Шесть Иансан танцевали в тот день на рынке, все хороши на загляденье, но Адалжиза — лучше всех, ни с кем не сравнить ее. Только тот, кто видел, как вздрагивает в танце ее высокая грудь, как ходуном ходят могучие бедра, узнает, каково было смирить и обуздать ее, заставить ходить под седлом, да не простым, а вьючным!
Данило же в эту минуту находился в глубине рынка, где спорил до хрипоты, обсуждая решение судьи, назначившего одиннадцатиметровый в ворота Баии и даровавшего тем самым победу «Санта-Круз» из Ресифе. Судью — он был из штата Параиба — после матча слегка помяли, поделом ему, еще дешево отделался! И тут он услышал свое имя. Нотариус Вилсон в крайнем возбуждении звал его. Бывший Принц, не выпуская из руки жестянки с пивом, подошел, глянул в ту сторону, куда тыкал пальцем начальник и друг, и чуть не грянулся оземь:
— Матерь божья, это же Дада!
Богиня Ойа, сидя на своем коне, на укрощенной Адалжизе, подъехала к славному Данило, вручила ему плетку, а потом поступила в точности так, как Манела с Миро — обхватила чуть выше колен и высоко подняла, показывая и представляя народу нового огана из своей свиты, любимого огана.

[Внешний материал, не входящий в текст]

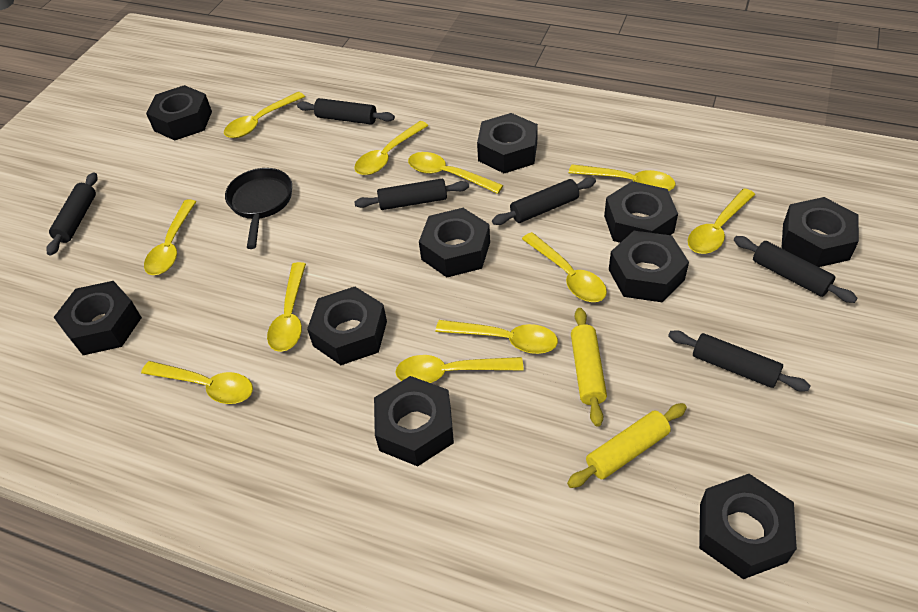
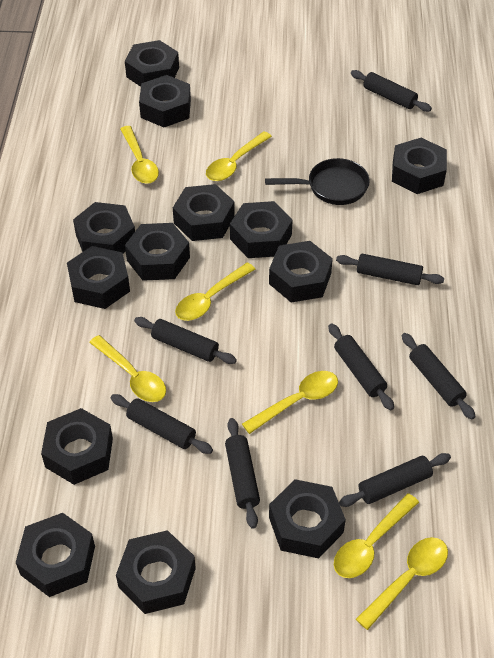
black nut: [54,281,142,355] [146,85,212,140] [307,287,387,365] [374,376,454,466] [419,208,490,277] [477,113,538,173] [604,181,678,243] [609,231,689,303] [699,474,797,579] [781,197,859,267] = 10 -> [16,513,95,597] [41,408,113,485] [67,246,130,309] [73,202,135,253] [116,530,196,614] [125,40,179,87] [125,223,190,281] [139,75,191,127] [173,184,235,241] [230,201,293,258] [269,241,333,302] [269,479,346,558] [392,138,447,194] = 13
black rolling pin: [46,172,97,256] [297,98,395,125] [354,179,469,210] [492,177,596,225] [668,330,810,392] [734,236,857,303] = 6 -> [111,394,213,454] [134,317,237,364] [225,418,260,529] [328,323,394,410] [336,254,444,285] [339,453,451,507] [351,70,432,112] [402,333,476,419] = 8
yellow rolling pin: [567,403,687,488] [571,308,607,427] = 2 -> none = 0
yellow spoon: [141,361,253,404] [144,200,196,275] [224,92,305,138] [267,262,306,352] [354,121,429,175] [395,355,524,383] [408,152,503,194] [435,320,558,354] [522,232,607,302] [569,165,675,191] [688,188,755,254] = 11 -> [89,335,166,402] [120,126,159,184] [175,262,255,321] [206,131,272,181] [242,371,338,434] [334,493,419,578] [356,537,448,630] = 7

Близилась ночь, празднество шло к концу, стали расходиться. Ойа поручила «посвященную» Адалжизу заботам жреца-бабалориша Луиса да Мурисоки. В продолжение сорока дней будет находиться она в особой комнатке на террейро — там постигнет движения ритуальных танцев, выучит обрядовые песнопения. Никогда больше не будет мучить ее головная боль, а вместе с мигренью сгинут и фанатизм и злоба:
Дверь я затворила,
Дверь велю открыть...
Вернисаж
ПРИГОВОР — Приговор был вынесен в семь часов вечера, когда сумерки сменились тьмою, окутавшей залив. Выставка была полностью готова к открытию, все недоделки устранены.

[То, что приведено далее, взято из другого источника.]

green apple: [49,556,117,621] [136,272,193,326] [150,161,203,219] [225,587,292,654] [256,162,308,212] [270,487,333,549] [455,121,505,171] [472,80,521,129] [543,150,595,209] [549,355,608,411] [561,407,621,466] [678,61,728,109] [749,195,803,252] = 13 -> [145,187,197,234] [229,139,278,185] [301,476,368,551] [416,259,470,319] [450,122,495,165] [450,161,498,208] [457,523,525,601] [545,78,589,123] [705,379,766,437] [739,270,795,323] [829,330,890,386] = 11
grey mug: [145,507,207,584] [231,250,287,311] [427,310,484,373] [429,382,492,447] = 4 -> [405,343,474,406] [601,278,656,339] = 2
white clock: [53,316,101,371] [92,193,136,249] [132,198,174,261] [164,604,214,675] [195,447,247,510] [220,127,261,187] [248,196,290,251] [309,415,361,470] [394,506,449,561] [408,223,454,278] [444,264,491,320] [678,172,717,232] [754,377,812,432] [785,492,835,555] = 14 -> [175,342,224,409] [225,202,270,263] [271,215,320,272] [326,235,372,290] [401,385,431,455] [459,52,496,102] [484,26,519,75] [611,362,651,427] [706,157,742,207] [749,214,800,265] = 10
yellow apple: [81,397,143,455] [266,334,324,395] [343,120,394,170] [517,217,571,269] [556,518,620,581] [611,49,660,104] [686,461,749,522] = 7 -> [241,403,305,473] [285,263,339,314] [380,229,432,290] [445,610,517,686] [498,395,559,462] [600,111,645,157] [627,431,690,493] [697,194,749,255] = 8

Дон Максимилиан везде поспевал, во все вникал, ничего не оставлял без внимания. Когда же все было кончено, он проводил до дверей четверых своих добровольных помощников — Гилберта, Льва, Силвио и Жамимона, — поблагодарил их всех, найдя для каждого нужные слова. О принятом решении он даже не обмолвился, но они что-то заподозрили, ибо само умолчание настораживало и было достаточно красноречиво.

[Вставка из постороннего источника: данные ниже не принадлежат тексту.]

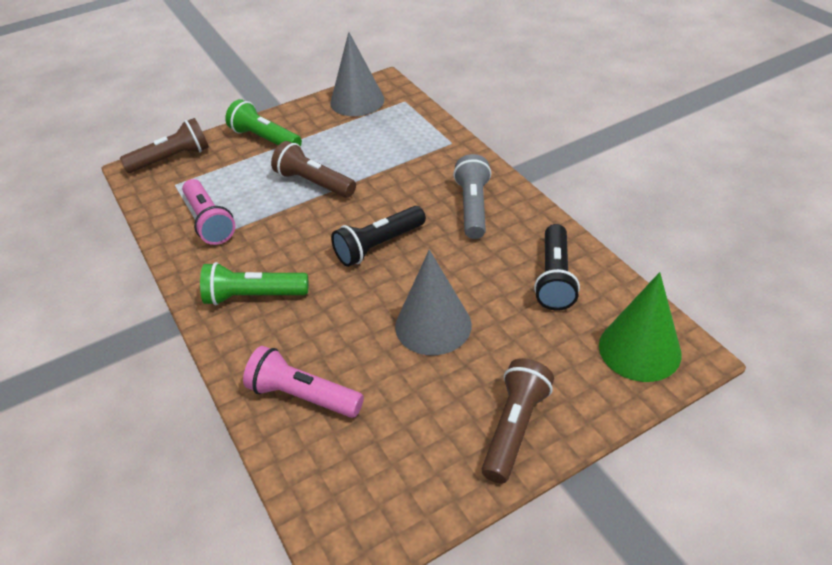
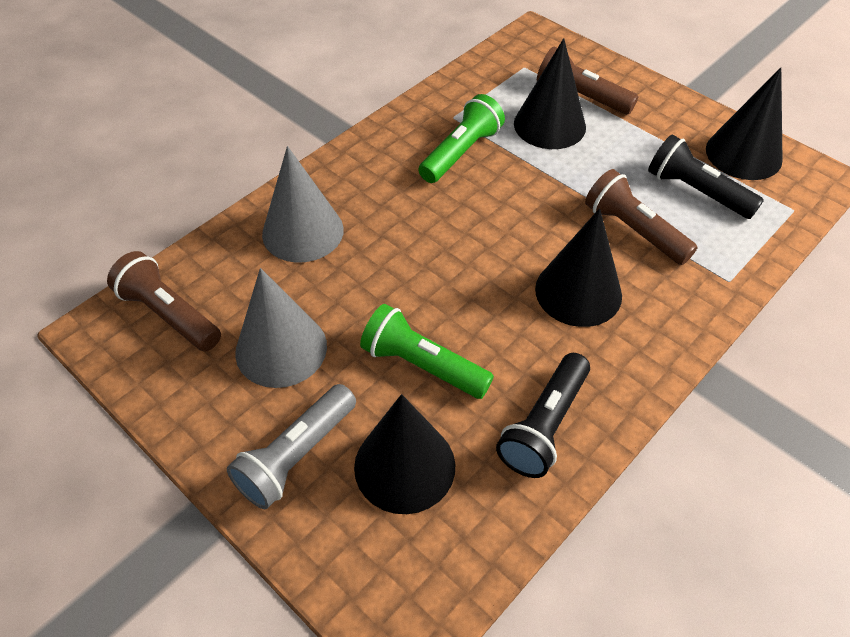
black cone: none = 0 -> [354,394,455,514] [514,38,586,149] [535,208,622,327] [706,68,783,180] = 4
green cone: [599,272,682,382] = 1 -> none = 0
pink flashlight: [182,179,235,245] [243,346,364,418] = 2 -> none = 0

Потом он собрал своих сотрудников и служителей Музея, дал им последние указания — как всегда, тоном решительным и властным. Никого, ни одной живой души, кто бы ни был, какой бы пост ни занимал, в залы не впускать, пока он, дон Максимилиан, лично не разрешит. Самые почетные гости: кардинал, командующий округом, начальники военно-морской и военно-воздушной баз, дона Режина Симоэнс, префект, викарный епископ, доктор Норберто Одербрехт, банкиры Анжело Калмон де Са и Лафайет Понде, дон Тимотео и живописец Карибе — будут ждать в кабинете директора, прочие гости и представители прессы — в залах, где размещена основная экспозиция. Он, дон Максимилиан, уйдет в свои покои, и посылать за ним следует не раньше, чем придет сообщение о том, что министр просвещения направляется из аэропорта в монастырь Святой Терезы. До этого он убедительно просит его не беспокоить, а о репортерах чтоб и речи не было. Слушавшие эти наставления сотрудники и служители Музея готовы были исполнить любое желание своего директора и, сплотясь вокруг него тесной любящей кучкой, горестно недоумевали: обычно в преддверии подобных событий дон Максимилиан хохотал, сыпал шутками и прибаутками, используя любую возможность, чтобы подбодрить и успокоить своих соратников, а сейчас был печален и угнетен.